Turning to proposed amendments to the Electoral Act, Mr Del’Arricia said Government’s commitment was evident in the willingness of Justice Minister Mnangagwa to engage.

“We had all the discussions about the electoral law, and we know what happened. The message of the Minister of Justice was not that ‘Okay thank you very much for your opinion, I am not bound to take into consideration, let’s forget it’. He said, ‘let’s go step by step, we remain open and there would be further amendments before the end of the year and your opinion will be taken into consideration.’ So catch this trend, have a constructive role, maybe less confrontational but I think his comments, at this meeting here, are very important,’’ Mr Del’Ariccia said.

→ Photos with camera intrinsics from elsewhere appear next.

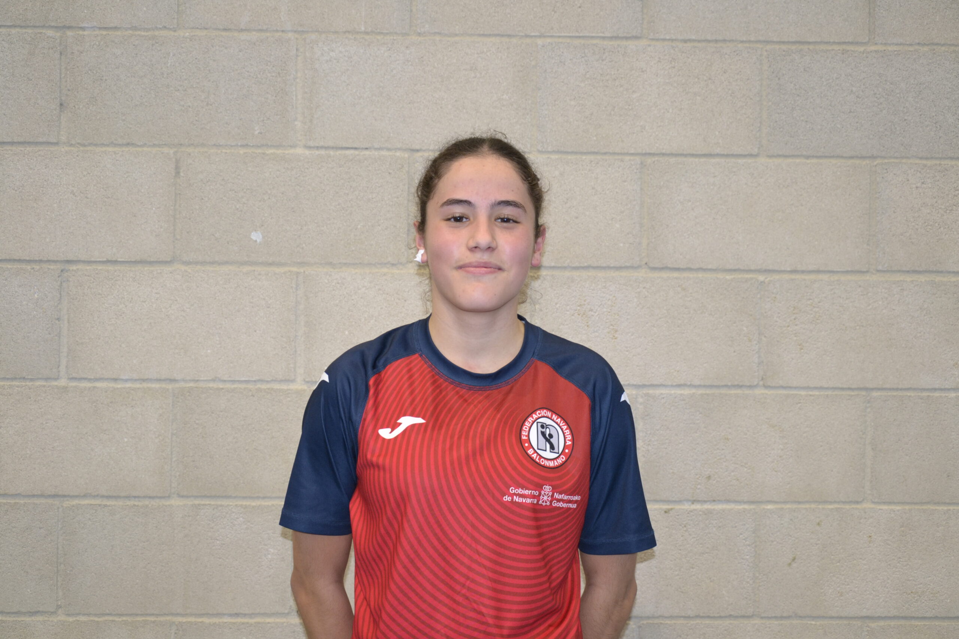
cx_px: 480
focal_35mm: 52
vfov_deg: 25.8
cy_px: 320
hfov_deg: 37.8
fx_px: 1399
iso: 560
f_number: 4.5
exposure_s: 1/30
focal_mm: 35
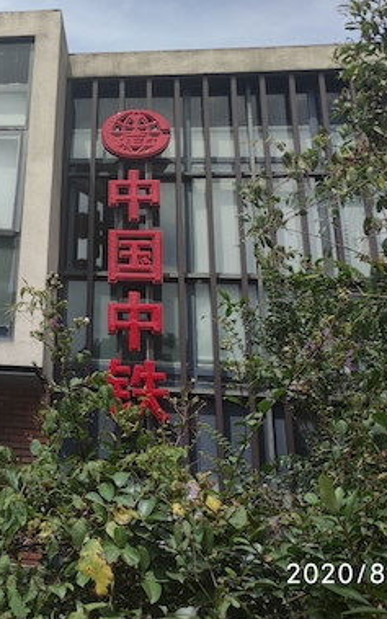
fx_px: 827
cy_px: 191
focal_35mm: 49
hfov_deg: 24.7
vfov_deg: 40.4
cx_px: -26
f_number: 1.89
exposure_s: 1/1574
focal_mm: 5.43
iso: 50
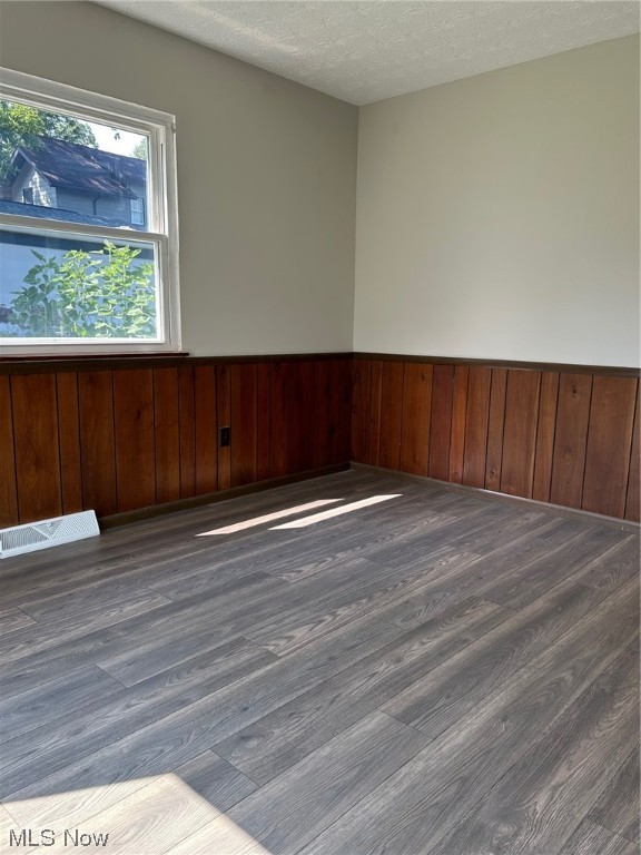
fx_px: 642
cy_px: 428
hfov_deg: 53.1
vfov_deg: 67.3
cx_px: 320
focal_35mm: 26
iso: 50
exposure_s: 1/187
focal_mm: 5.7
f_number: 1.5
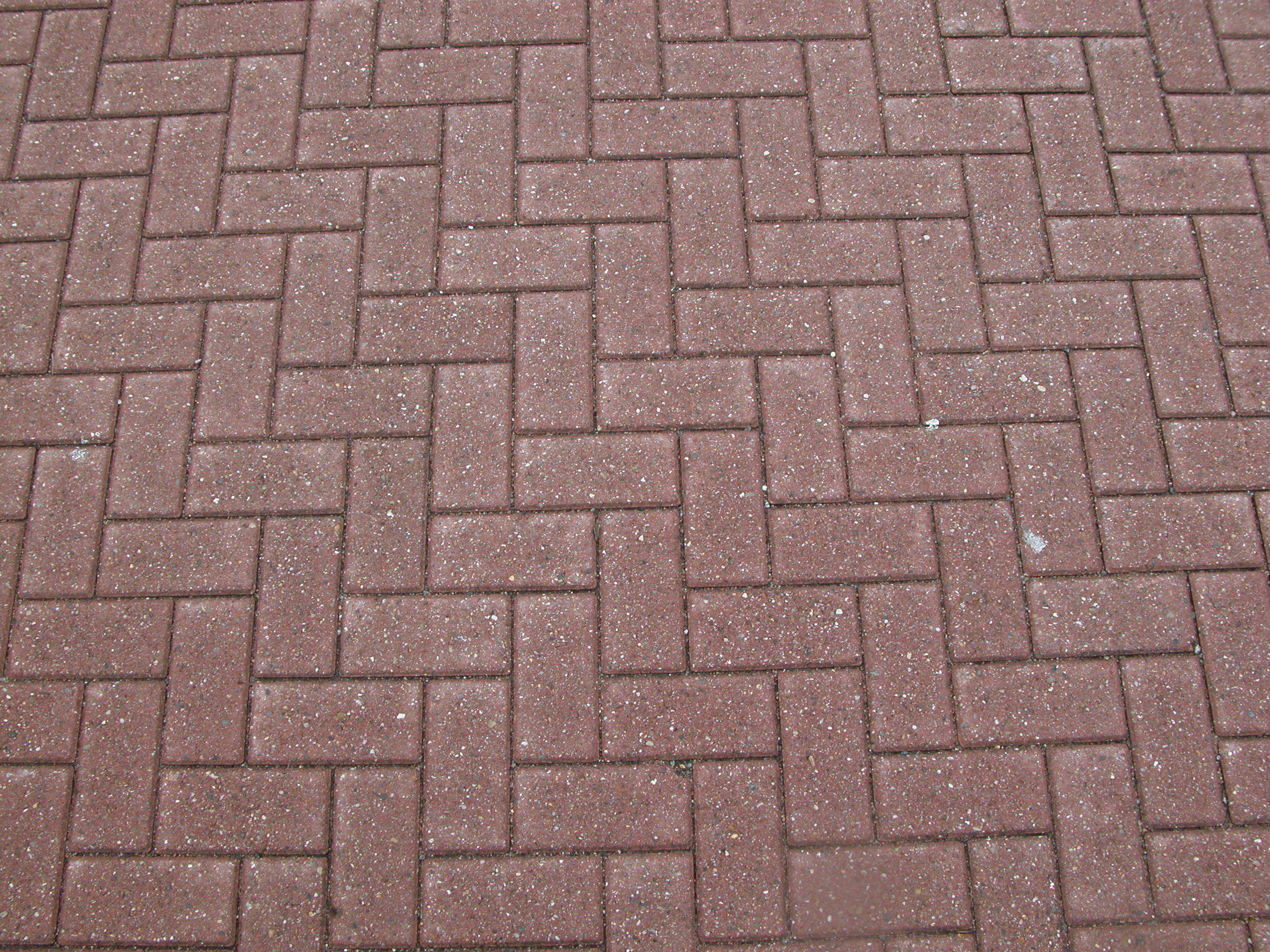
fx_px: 1284
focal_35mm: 35
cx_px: 635
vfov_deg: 40.7
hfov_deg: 52.6
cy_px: 476
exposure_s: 1/131
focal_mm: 8.9
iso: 100
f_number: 4
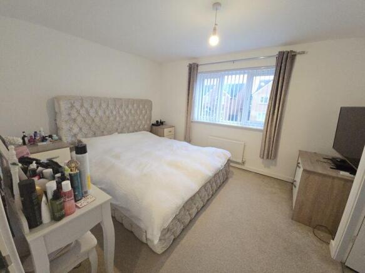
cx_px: 182
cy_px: 136
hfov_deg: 106.2
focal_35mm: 13
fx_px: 137
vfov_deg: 89.9
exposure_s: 1/60
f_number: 2.2
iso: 320
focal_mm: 2.2
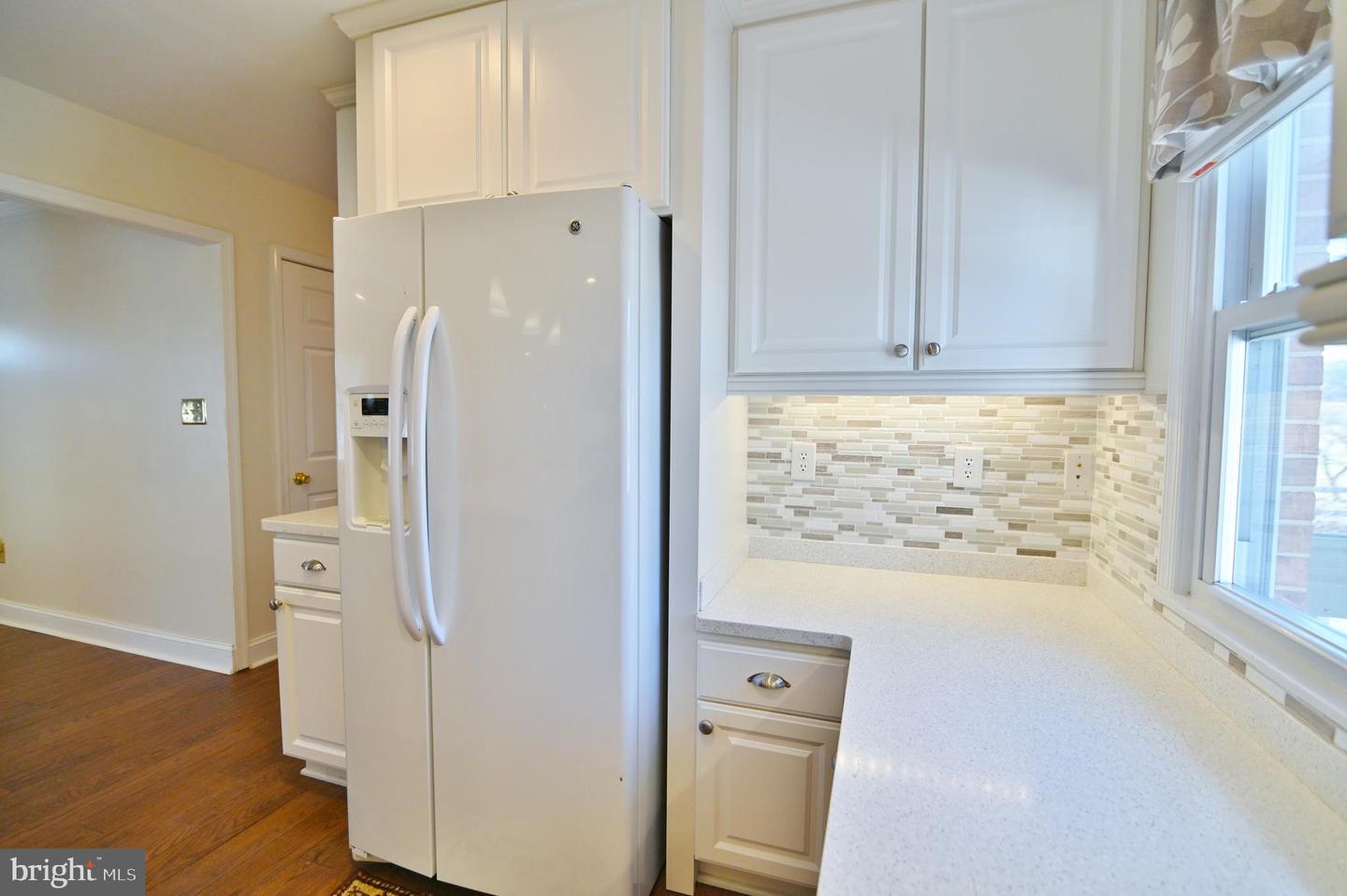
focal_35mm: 16
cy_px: 448
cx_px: 674
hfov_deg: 96.8
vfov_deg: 73.7
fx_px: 598
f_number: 3.5
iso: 400
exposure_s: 1/250
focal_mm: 16
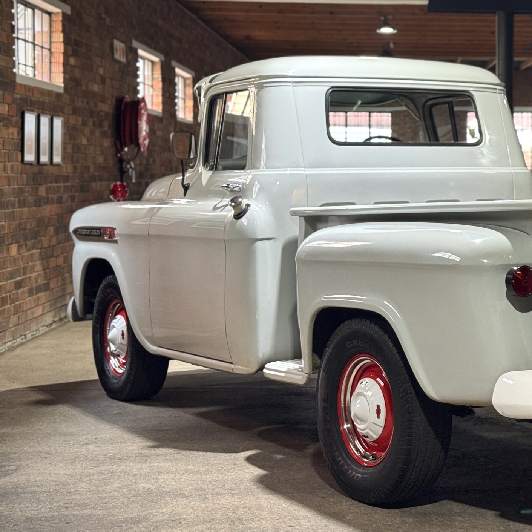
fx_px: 1339
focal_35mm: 77
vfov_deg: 22.4
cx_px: 460
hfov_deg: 22.0
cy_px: 196
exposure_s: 1/50
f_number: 1.78
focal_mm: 6.76
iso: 200
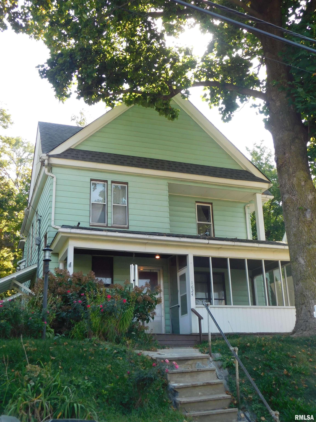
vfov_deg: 46.8
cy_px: 211
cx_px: 158
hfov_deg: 36.0
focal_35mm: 40
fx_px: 487
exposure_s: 1/200
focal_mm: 7.1
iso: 125
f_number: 3.6
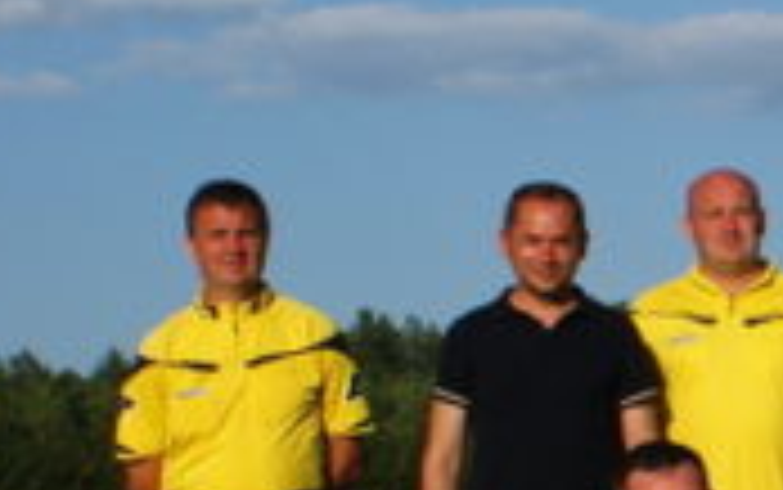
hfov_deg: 12.7
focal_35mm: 153
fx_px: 3267
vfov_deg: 8.5
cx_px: 1300
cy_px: 481
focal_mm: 26
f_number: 10
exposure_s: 1/200
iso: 100
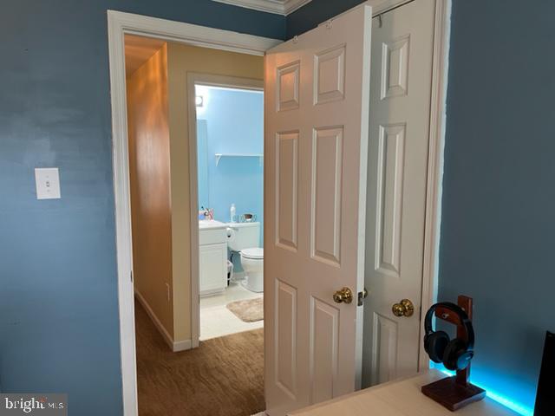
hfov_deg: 67.3
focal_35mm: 26
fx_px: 417
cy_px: 208
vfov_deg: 53.1
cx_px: 278
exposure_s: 1/60
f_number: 1.5
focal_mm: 5.7
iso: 125
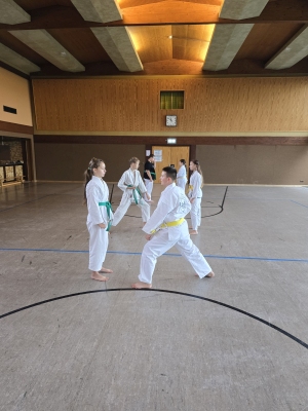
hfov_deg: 58.9
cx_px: 154
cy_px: 206
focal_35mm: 23
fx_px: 273
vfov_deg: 73.9
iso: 400
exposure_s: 1/100
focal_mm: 6.3
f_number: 1.7
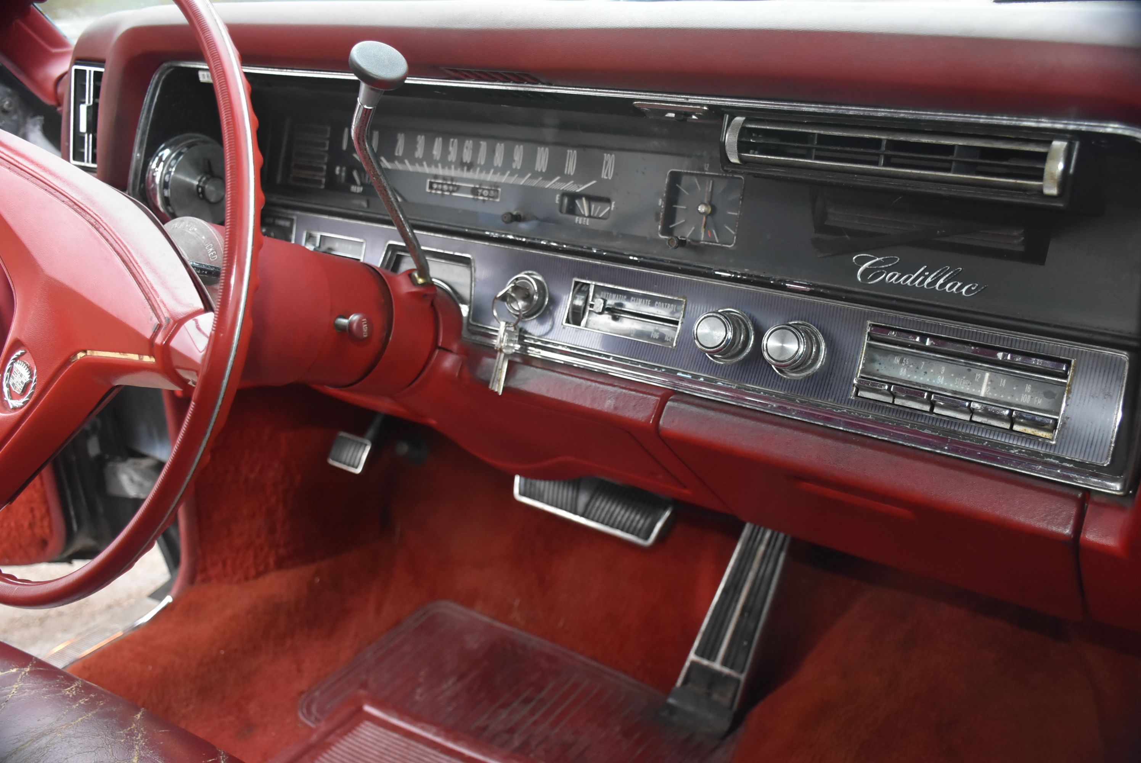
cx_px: 570
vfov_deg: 38.4
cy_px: 382
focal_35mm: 34
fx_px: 1094
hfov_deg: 55.1
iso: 2000
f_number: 3.8
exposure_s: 1/60
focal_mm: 23
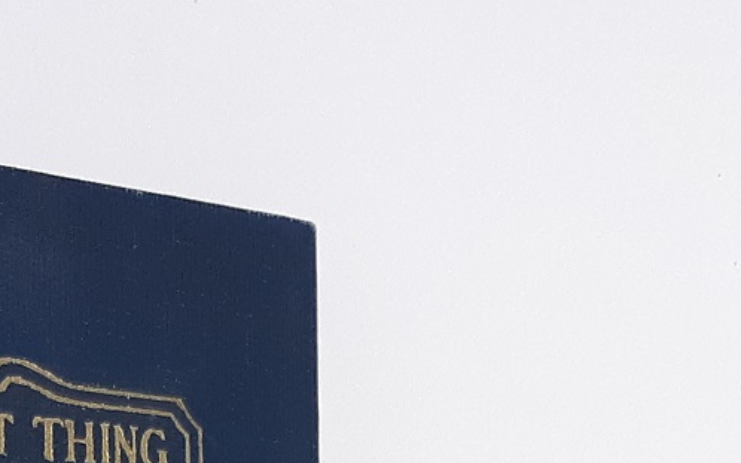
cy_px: 1045
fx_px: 2483
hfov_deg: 16.2
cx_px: -162
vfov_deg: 9.6
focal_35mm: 123
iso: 50
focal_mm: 3.7
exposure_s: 1/120
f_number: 1.7
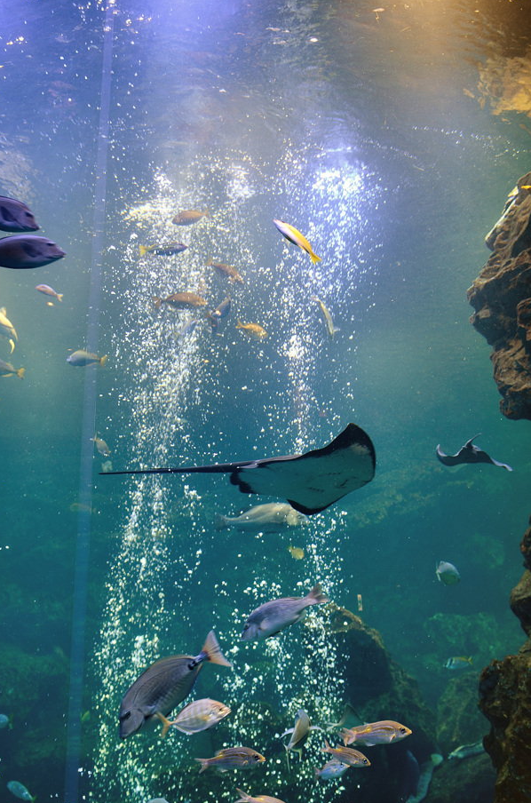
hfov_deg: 38.7
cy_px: 402
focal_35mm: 34
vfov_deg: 55.9
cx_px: 250
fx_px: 756
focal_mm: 20
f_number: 2.8
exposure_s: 1/40
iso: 100
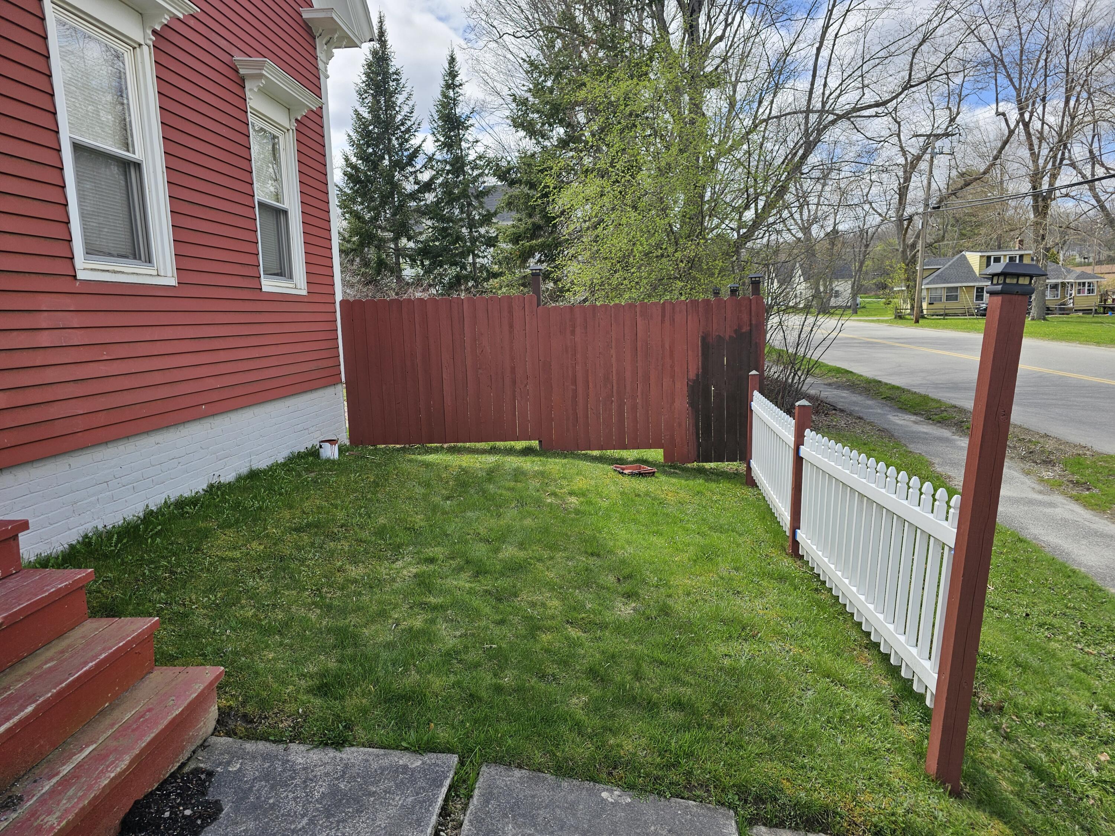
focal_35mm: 23
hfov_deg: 73.9
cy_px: 418
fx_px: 741
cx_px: 558
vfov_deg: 58.9
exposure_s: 1/481
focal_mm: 6.3
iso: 10
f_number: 1.7
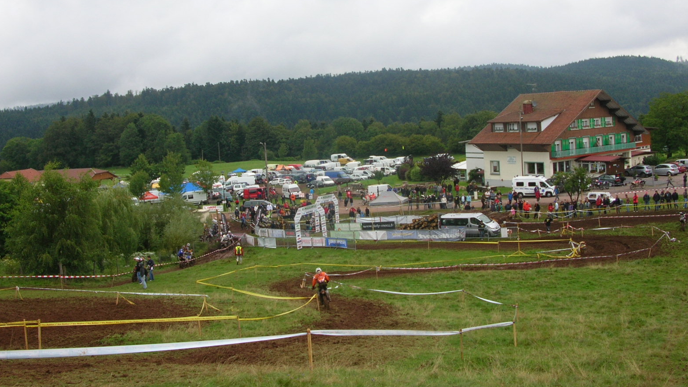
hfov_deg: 51.6
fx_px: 712
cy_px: 159
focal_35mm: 39
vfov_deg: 30.4
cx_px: 348
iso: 50
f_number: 5.6
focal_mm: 5.8
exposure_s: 1/130
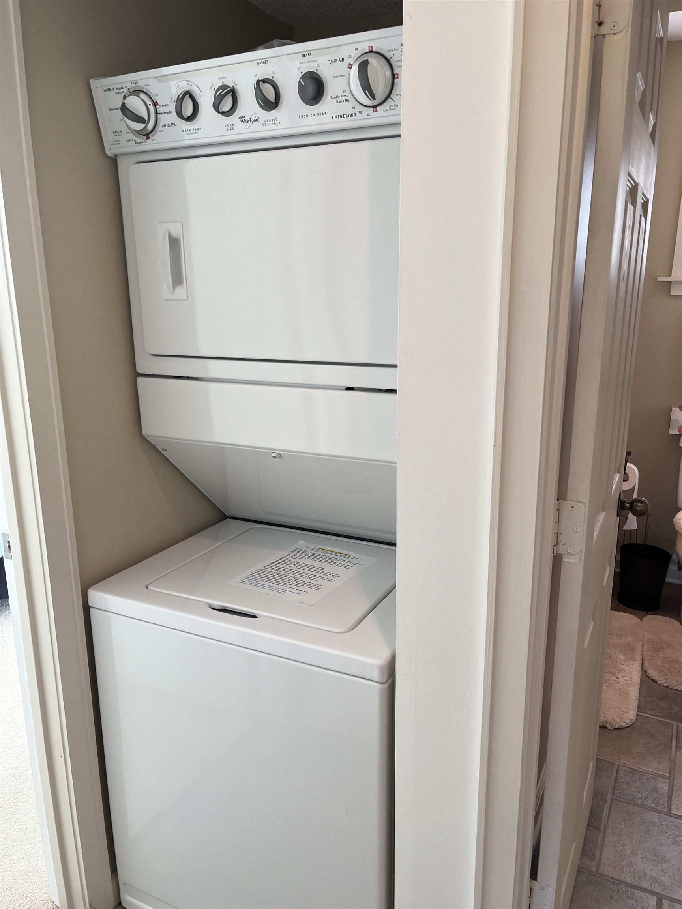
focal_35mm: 26
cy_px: 454
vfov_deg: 67.3
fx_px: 683
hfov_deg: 53.1
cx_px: 341
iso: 64
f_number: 1.6
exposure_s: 1/120
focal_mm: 5.1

He said things were going in the right direction between Zimbabwe and the EU.
Mr Del’Arricia said the EU and Government had been engaging since 2009 when the inclusive Government was formed and since then, the bloc had been coherent and constant in its response.

During the discussions, former legislator Cde Patrick Zhuwao hailed the statements by Mr Del Arricia.
“I think the EU ambassador is coming to terms with reality on the ground and I think this needs to be understood from the context of the fact that we have a Constitution we developed as Zimbabweans that was widely accepted and that formed the basis of an election and that has been accepted and we have a Government that is in power,” he said.
“The reality of the situation is that civil society needs to move from being anti-government to developmental organisations, that is basically what the Ambassador is saying.”

Mr Del’Ariccia was responding to some participants, among them political scientist Dr Ibbo Mandaza, MDC-T’s Engineer Elias Mudzuri and economist and director of the Labour and Economic Development Research Institute of Zimbabwe (LEDRIZ) Dr Godfrey Kanyenze, who had called for a change in leadership as a way of solving the country’s problems.

Dr Kanyenze said Government had so many plans, but very few developmental goals.
“Zimbabwe is an example of a state in capture,” he said. “The assets are now a political bag of the elite.

“Experience suggests that Government has been long on planning and short on implementation, with regular changes to the programme, policy incoherence and inconsistency and even reversals.”

Dr Mandaza accused the country’s crop of politicians of failure.
“The problem we have is that of leadership, we need to change the Government,” he said.

But economist Dr Moses Chundu said the regime change agenda was “an old, tired script overtaken by time and events” urging the civic society to lobby for the reform of laws to back up good policies.

“Between now and 2018 we have a Zanu-PF Government and so what the Ambassador is saying diplomatically is where there is an opening, co-operate with this Government and do not be trapped in the regime change agenda as a tired mantra,” he said.

An economist with one of the NGOs, who spoke to The Herald on condition of anonymity, said he had earlier on advised his colleagues against criticising Zim-Asset for the alleged lack of a funding strategy saying what they were calling for could only be found in a development plan.

“You can’t have a funding strategy in a blueprint, that detail is put in a development plan. More so a country under sanctions would be foolish to publicise its funding strategy as that will enable the sanctions-imposing countries to sabotage that strategy. In fact, Zim-Asset, recognises funding as a sub-cluster,’’ the economist said.